Late Spring (1949)
Director: Yasujirō Ozu
Writer: Kogo Noda and Yasujirō Ozu; based on Father and Daughter by Kazuo Hirotsu
Cinematographer: Yuuharu Atsuta
Producer: Takeshi Yamamoto
by Jon Cvack
While I love Ozu’s films, a mixture of their title and content leave many of them to get confused with one another. Early Summer, The End of Summer, Early Spring, An Autumn Afternoon, Late Spring, and you get the idea. As I work my way through his filmography I’m wondering why he chose such similar titles, which in many ways, are absolutely fitting and perfect, and perhaps it’s my own laziness that’s causing me to get so confused (yet I doubt I’m in the minority on this). All of these seasonal stories are intimate portraits of friends and family, living simple middle-class lives, often with a maturing woman on the verge of leaving home. American dramas from the period often fall into the melo category, with Douglas Sirk being the closest example beyond some westerns. Ozu’s films embody the spirit of film as history - appearing to capture life taking place, with no bells or whistles to punch them up; no extravagant plot devices, camera work, set pieces, of performances. The first Ozu film I ever saw was Floating Weeds whose title I think describes all the films; providing simple portraits of life going by, allowing us a view into these characters lives for a little while. It’s for this reason that I think many, more casual viewer find the stories boring, as people fail to understand that the beauty and excitement is being able to witness such intimate stories about a period long gone.
Late Autumn follows widowed Professor Shukichi Somiya (Chishu Ryu) and his only, unmarried twenty-seven year old daughter Noriko (Setsuko Harris) who cares for him - cooking, cleaning, and providing all the duties that her mother no longer can. Contrary to most of the men she’s introduced to, Noriko eventually meets Satake who she thinks looks like Gary Cooper. She grows increasingly conflicted, feeling a responsibility to continue caring for her father. Eventually Shukichi implores her to marry Stake, professing that he’s been selfish by expecting him to continue her life. In one of the film’s most beautiful scenes, we watch as the father accepts that he must live the rest of his life alone in order for Noriko to begin hers. It’s this conclusion that makes me realize the purpose of “Late/Early [Insert Season]” titles that Ozu is committed to. Many of these films are about the journey of life, and Noriko is about to enter the summer of her own.

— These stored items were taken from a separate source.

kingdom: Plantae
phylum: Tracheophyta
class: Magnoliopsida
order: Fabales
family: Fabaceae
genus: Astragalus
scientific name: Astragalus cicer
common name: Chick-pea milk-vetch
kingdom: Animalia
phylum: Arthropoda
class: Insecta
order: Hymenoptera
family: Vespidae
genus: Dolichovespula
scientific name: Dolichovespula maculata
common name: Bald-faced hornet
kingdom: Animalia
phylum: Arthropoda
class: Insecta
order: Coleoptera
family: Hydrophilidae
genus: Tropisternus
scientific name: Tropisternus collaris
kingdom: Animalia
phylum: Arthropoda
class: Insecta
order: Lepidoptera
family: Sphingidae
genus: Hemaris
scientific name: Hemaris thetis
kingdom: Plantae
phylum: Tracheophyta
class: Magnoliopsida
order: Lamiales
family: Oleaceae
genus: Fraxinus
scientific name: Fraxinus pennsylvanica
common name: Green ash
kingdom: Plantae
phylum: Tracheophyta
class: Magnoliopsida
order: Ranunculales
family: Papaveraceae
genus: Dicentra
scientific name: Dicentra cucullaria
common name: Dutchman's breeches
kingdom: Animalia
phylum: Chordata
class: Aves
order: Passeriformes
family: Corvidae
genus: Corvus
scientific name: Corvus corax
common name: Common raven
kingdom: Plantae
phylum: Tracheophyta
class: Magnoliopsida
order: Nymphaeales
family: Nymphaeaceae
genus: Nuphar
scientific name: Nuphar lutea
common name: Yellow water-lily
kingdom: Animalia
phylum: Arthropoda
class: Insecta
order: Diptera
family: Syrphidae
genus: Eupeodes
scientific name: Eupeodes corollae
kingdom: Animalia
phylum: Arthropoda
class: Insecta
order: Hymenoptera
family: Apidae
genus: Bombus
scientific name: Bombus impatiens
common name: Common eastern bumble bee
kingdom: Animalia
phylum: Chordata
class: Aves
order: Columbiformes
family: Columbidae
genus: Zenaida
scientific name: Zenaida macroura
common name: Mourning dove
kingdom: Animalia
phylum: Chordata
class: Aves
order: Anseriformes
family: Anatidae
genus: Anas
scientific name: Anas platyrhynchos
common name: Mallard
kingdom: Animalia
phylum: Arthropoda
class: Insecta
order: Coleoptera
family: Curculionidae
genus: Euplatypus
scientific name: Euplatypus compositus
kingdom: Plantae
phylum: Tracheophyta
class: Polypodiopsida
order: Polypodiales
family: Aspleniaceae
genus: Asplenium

At the time American forces still occupied Japan and had a significant role in censoring material they considered anti-western. In this case, the movie’s exploration of arranged marriages initially met this definition, requiring Ozu to have to limit or revise parts of the plot in order to honor their expectations. Nevertheless, the film possesses various suggestions of America’s occupation, such as a massive Coca-Cola in one of the shots before the characters ride their bicycles over the bridge - a bridge whose 30-ton weight capacity is mentioned, referring to the needs of the American caravans that frequently the rode.
Additionally, is that Ozu’s focus on intimate family relationships was actually part of a genre developed by a studio president Shiro Kido of Shoihku Company’s Kamata Film Studios called the shomingeki genre, in which it was hope that urban females would be the primary audience. With Ozu hired early in the studio’s development, working his way up the ladder, he allegedly never left the company, embracing the new genre and adding his own social commentary within it. In some ways it’s kind of a disappointment to learn that this distinct narrative wasn’t Ozu’s creation; in others it’s impressive to think what he did with it. Similar to melodramas back in the States, this genre was embraced by various other filmmakers, but - like Douglas Sirk - it was Ozu who pushed the genre its very limits.
In Sight and Sounds 2012 poll, the film placed 15th as the greatest ever made since the dawn of cinema. Although the film is great, Autumn Afternoon I think is more deserving of the praise, but overall, I think it’s difficult to divide up any of these seasonal films; at least the ones I’ve seen thus far. I assume by the end what I’ll have experienced is an exploration ranging from birth through death, and everything in between. Ozu has the rare gift where, at least with most of his films, if you like one, you will like most, as they’re all so similar in style and tone that to begin ranking them is to diminish the journey they take you on. Each provides a bittersweet conclusion, making you see how quick and frail life is, allowing you to remember that often it’s the small things in life that provide the most meaning. There are very few filmmakers that can profess such seemingly simple things with such depth so powerfully.